Healing Heart 3: Just a Little Kiss

By: Dixie Lynn Dwyer
Prologue




Amelia Woods stood by the pier holding on to the railing. Her knuckles were white from gripping it so hard while she stared out at the ocean. Her heart was so heavy, her pain so deep, she was beginning to feel numb. The instances that fed her will to go on were becoming few and far between, the fear, the aches and pains, the words in her head becoming too much to bear. Cavanaugh was killing her slowly. He was sucking the life out of her, and she wasn’t even his girlfriend, his lover anymore. She’d thought for sure he would do more physical harm to her than just continue to threaten her, to stalk her, to appear just about everywhere she went. At first she thought she was paranoid, noticing him in the distance but then wondering if she imagined it because he disappeared when she looked away and then looked back. Was she losing her mind?

She swallowed hard. His words, his continuous threats and promises of what he would do to her, repeated in her head.

“You’re mine. I’m the only one who will ever love you, protect you, and want you for more than just your body. I know your secrets. I know your past. No other man will ever see past that dirtiness.”

Tears flowed. She had trusted him because she’d thought he was the one. That Cavanaugh was the answer to her prayers, the one man to get to her heart and make her believe his words, and his possessiveness, meant simply that he loved her so very much. But no, she had been wrong. Those touches, that control, his aggression that grew stronger, more often, and in all aspects of her life had taken over, just like when she was an innocent child.

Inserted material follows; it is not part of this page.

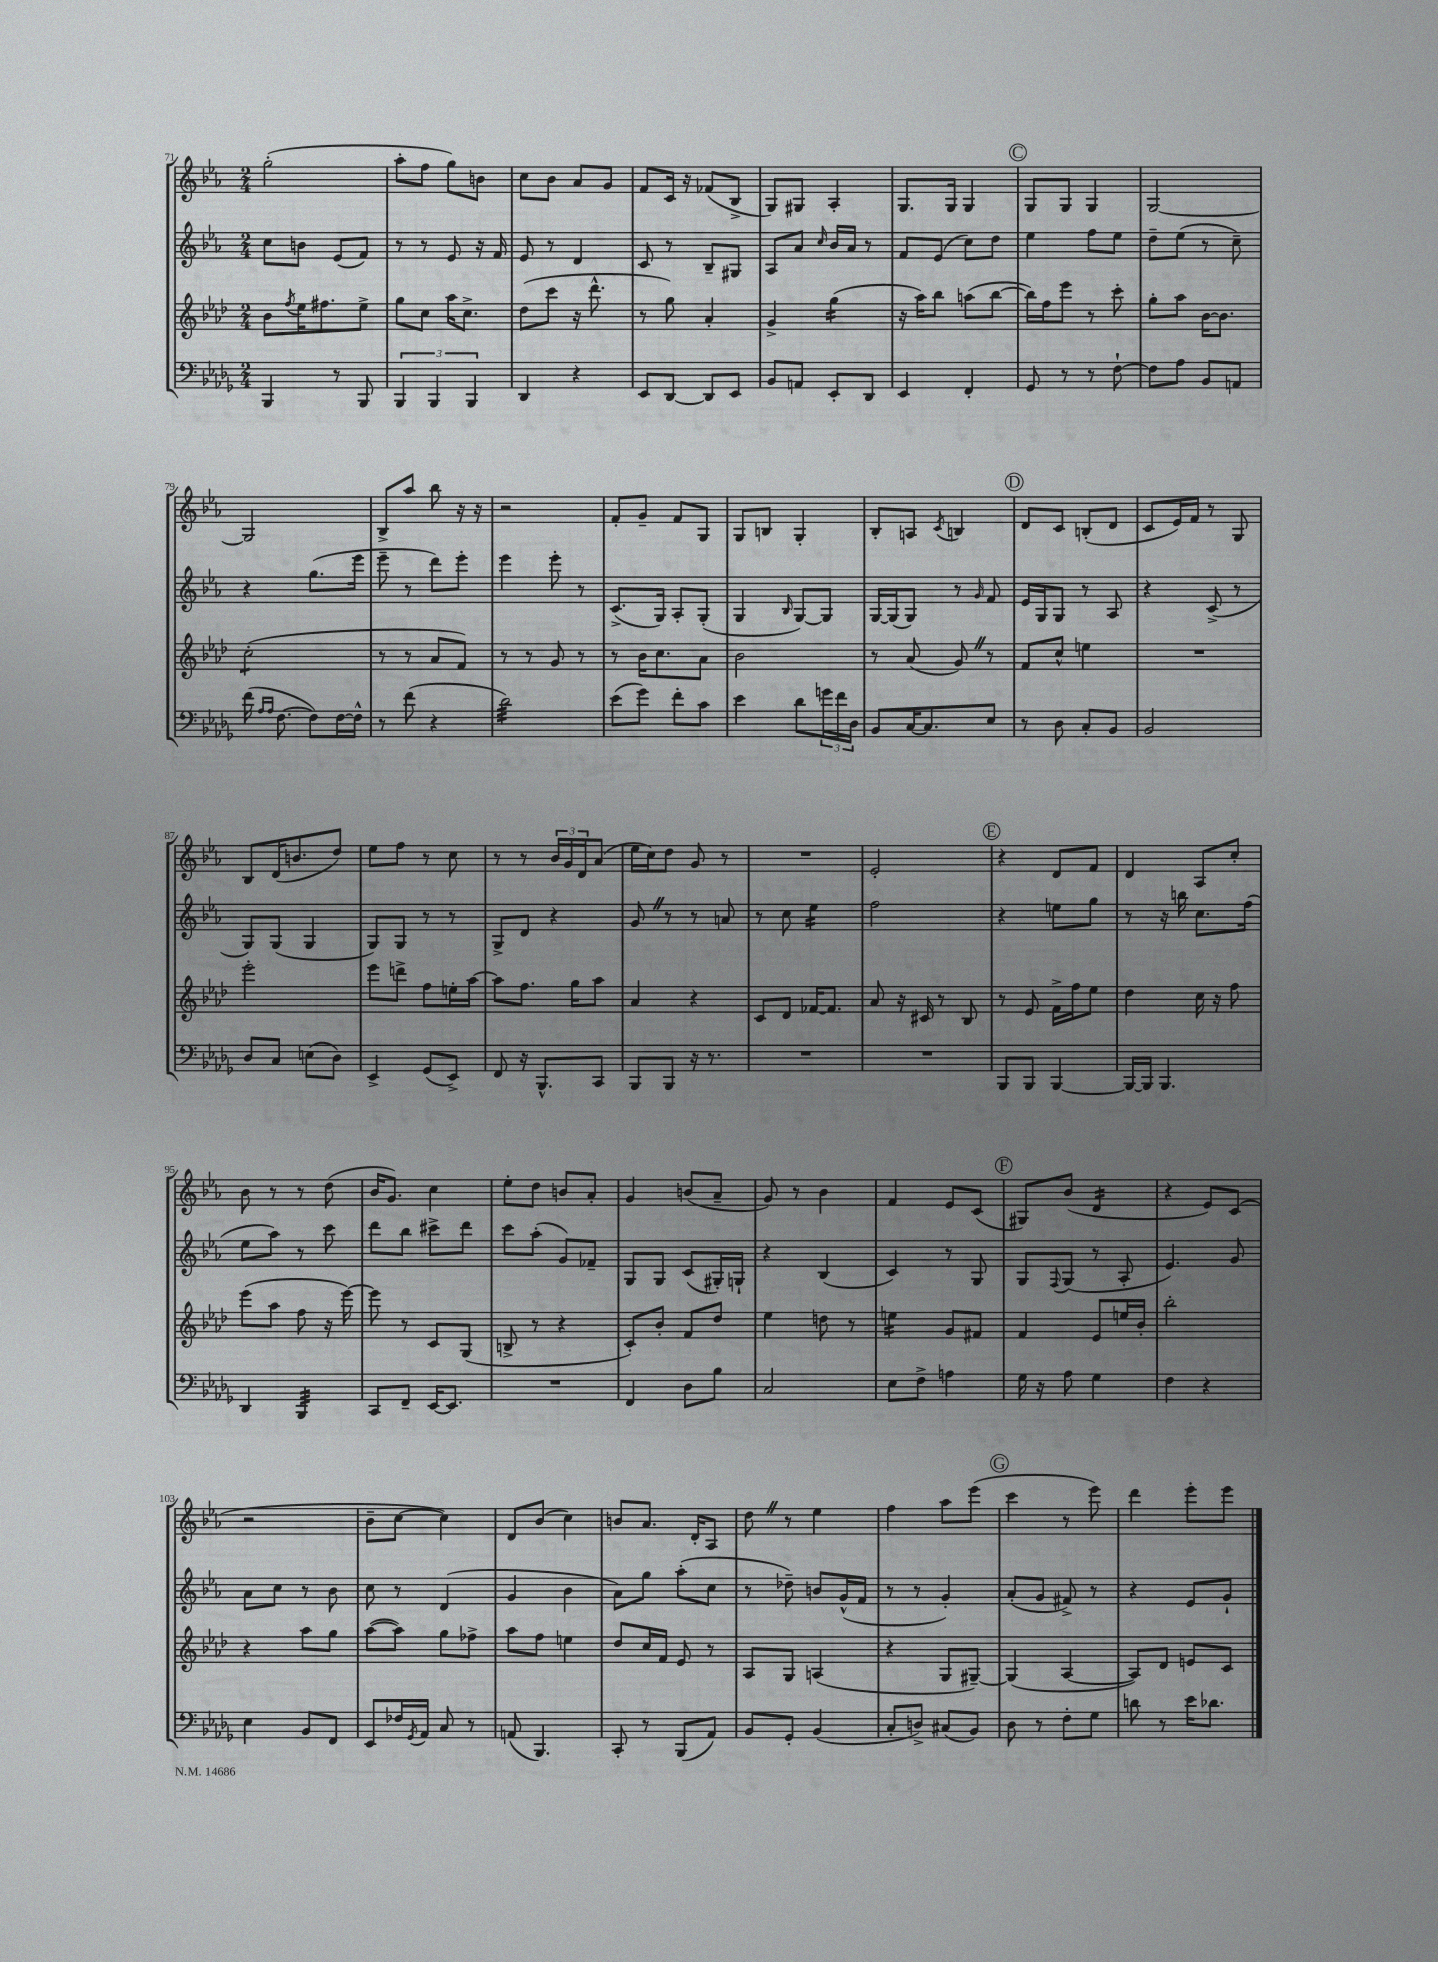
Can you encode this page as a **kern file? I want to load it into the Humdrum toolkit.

She blinked the tears away and focused on trying to just breathe, to not succumb to a panic attack. She couldn’t even begin to think back to a time when things had been normal and she was living a life without pain, a day without tears. She was a survivor, and instead of learning from the tragedies of her youth, she wound up in the arms of another man, a person she’d thought was trustworthy but wasn’t. She was needy, and that needed to change. She thought back to her youth, to the hard times her family had been through. Her drug-addicted mother and the multitude of men that stayed night after night. She shivered at the bad memories. About being touched, then assaulted. That’s what Cavanaugh meant about knowing her secrets. Telling Amelia that no man would ever want her or love her but him because of what was done to her as a child.

She clenched her eyes closed. She’d been saved by a social worker, placed into foster care at ten years old, and her experience with corruption, predators, and evil people had only just begun. In her mind she skipped past the violent acts, the one fateful night that had changed her life once again, and she tried to think about that fight she’d found in herself that night when she had had enough and knew she was done being a victim. Obviously she’d lost it in the years to follow. She was so busy trying to act normal like her friends, like her classmates, that she’d created a past she could be proud of instead of one that was more like a horror story. She never got over it. Never healed. Cavanaugh used that and she couldn’t fight him. She couldn’t go to the police for help. Police never did anything. Accusations caused more problems, and with a man like Cavanaugh she would become the one to blame. He would make her seem mentally unstable, or worse, needy and he had been a kind soul taking her in, being a friend. He had ways of twisting things to serve his needs his purpose. She was no different than one of his criminal business deals.

She inhaled the salty air and exhaled slowly. The therapist, Kiana, had truly helped her the last few weeks. Of course Amelia didn’t confide in her that Cavanaugh was still up to his old tricks, still trying to threaten her out of fear that she would tell the police or some agents about his illegal dealings with stolen items like iPads, computers, art, and jewelry. She didn’t give a shit about any of that, except the threat that she would go down, too. He’d tricked her. He brought her along on several jobs, and she hadn’t even known they were jobs or meetings with criminals. He even had her hold on to envelopes or briefcases without even knowing what was inside.

Diamonds? Money, drugs? She didn’t know. She just knew that Cavanaugh had friends in low places and even some in high places. Which was how he always knew where she was and who she was with. It was so hard trying to act happy when you were being watched all the time.

That thought had her glancing over her shoulder and looking around her. There were several people around. The woman with the magazine sitting on the bench glanced up, and Amelia looked away. The older man with the dark sunglasses, just standing near the railing, was looking at something, but Amelia couldn’t tell what it was. Was he looking at her? She swallowed. Three people—two men and a woman—sitting on another bench. Did they work for Cavanaugh? Were they here to watch her?

That paranoid, nervous, and scared feelings began to increase and so did the anxiety she felt. The urge to leave, to head home, to hide or to go where there were more people, maybe get inside before it got dark, filled her mind. She wiped her eyes, gulped, and then turned slowly, pushed her sunglasses into place, and then started to walk back toward the parking lot.